The task.
Can you quote the lines below exactly, starting at the line with "Вашему вниманию протоколы результатов" and going through the last one?

Saved entries:
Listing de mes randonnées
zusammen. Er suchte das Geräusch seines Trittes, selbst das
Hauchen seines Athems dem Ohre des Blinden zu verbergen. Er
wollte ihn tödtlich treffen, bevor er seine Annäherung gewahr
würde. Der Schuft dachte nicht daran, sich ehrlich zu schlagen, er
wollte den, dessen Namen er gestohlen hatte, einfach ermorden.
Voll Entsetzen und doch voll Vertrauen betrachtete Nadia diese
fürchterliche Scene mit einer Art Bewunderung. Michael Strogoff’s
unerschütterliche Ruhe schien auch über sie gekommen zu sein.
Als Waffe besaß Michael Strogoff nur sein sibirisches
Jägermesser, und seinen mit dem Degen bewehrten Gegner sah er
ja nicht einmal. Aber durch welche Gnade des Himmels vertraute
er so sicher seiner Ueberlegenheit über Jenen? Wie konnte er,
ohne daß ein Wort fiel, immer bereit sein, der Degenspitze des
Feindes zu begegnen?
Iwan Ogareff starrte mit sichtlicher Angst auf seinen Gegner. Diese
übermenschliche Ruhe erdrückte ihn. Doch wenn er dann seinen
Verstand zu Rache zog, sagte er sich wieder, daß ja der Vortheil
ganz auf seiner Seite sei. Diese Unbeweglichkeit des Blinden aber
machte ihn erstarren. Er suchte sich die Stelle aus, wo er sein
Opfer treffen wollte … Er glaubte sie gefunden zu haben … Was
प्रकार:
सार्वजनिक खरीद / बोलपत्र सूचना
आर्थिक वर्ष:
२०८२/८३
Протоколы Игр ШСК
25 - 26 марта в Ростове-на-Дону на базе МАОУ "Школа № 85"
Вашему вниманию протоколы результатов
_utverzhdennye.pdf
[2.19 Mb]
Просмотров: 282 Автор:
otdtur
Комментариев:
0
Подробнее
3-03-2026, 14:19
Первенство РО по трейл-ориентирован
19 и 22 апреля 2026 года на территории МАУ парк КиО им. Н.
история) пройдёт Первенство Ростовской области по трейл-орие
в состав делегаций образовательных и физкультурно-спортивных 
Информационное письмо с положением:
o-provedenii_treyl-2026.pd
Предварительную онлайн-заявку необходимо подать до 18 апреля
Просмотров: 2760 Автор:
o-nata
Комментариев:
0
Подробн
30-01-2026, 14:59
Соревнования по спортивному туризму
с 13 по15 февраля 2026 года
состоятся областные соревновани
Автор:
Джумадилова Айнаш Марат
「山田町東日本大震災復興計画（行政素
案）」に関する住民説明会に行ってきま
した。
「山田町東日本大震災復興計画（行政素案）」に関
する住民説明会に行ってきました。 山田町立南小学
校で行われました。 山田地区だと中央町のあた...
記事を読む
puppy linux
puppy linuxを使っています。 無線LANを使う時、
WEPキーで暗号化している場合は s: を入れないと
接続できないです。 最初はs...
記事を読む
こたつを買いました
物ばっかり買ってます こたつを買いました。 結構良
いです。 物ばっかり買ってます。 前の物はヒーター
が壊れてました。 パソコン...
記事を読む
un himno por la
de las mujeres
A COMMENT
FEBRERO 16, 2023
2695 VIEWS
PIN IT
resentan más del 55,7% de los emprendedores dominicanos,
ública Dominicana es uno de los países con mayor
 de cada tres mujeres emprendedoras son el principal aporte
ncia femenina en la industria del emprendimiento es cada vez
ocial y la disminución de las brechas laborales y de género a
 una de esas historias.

Task output.
Вашему вниманию протоколы результатов
_utverzhdennye.pdf
[2.19 Mb]
Просмотров: 282 Автор:
otdtur
Комментариев:
0
Подробнее
3-03-2026, 14:19
Первенство РО по трейл-ориентирован
19 и 22 апреля 2026 года на территории МАУ парк КиО им. Н.
история) пройдёт Первенство Ростовской области по трейл-орие
в состав делегаций образовательных и физкультурно-спортивных 
Информационное письмо с положением:
o-provedenii_treyl-2026.pd
Предварительную онлайн-заявку необходимо подать до 18 апреля
Просмотров: 2760 Автор:
o-nata
Комментариев:
0
Подробн
30-01-2026, 14:59
Соревнования по спортивному туризму
с 13 по15 февраля 2026 года
состоятся областные соревновани
Автор:
Джумадилова Айнаш Марат
「山田町東日本大震災復興計画（行政素
案）」に関する住民説明会に行ってきま
した。
「山田町東日本大震災復興計画（行政素案）」に関
する住民説明会に行ってきました。 山田町立南小学
校で行われました。 山田地区だと中央町のあた...
記事を読む
puppy linux
puppy linuxを使っています。 無線LANを使う時、
WEPキーで暗号化している場合は s: を入れないと
接続できないです。 最初はs...
記事を読む
こたつを買いました
物ばっかり買ってます こたつを買いました。 結構良
いです。 物ばっかり買ってます。 前の物はヒーター
が壊れてました。 パソコン...
記事を読む
un himno por la
de las mujeres
A COMMENT
FEBRERO 16, 2023
2695 VIEWS
PIN IT
resentan más del 55,7% de los emprendedores dominicanos,
ública Dominicana es uno de los países con mayor
 de cada tres mujeres emprendedoras son el principal aporte
ncia femenina en la industria del emprendimiento es cada vez
ocial y la disminución de las brechas laborales y de género a
 una de esas historias.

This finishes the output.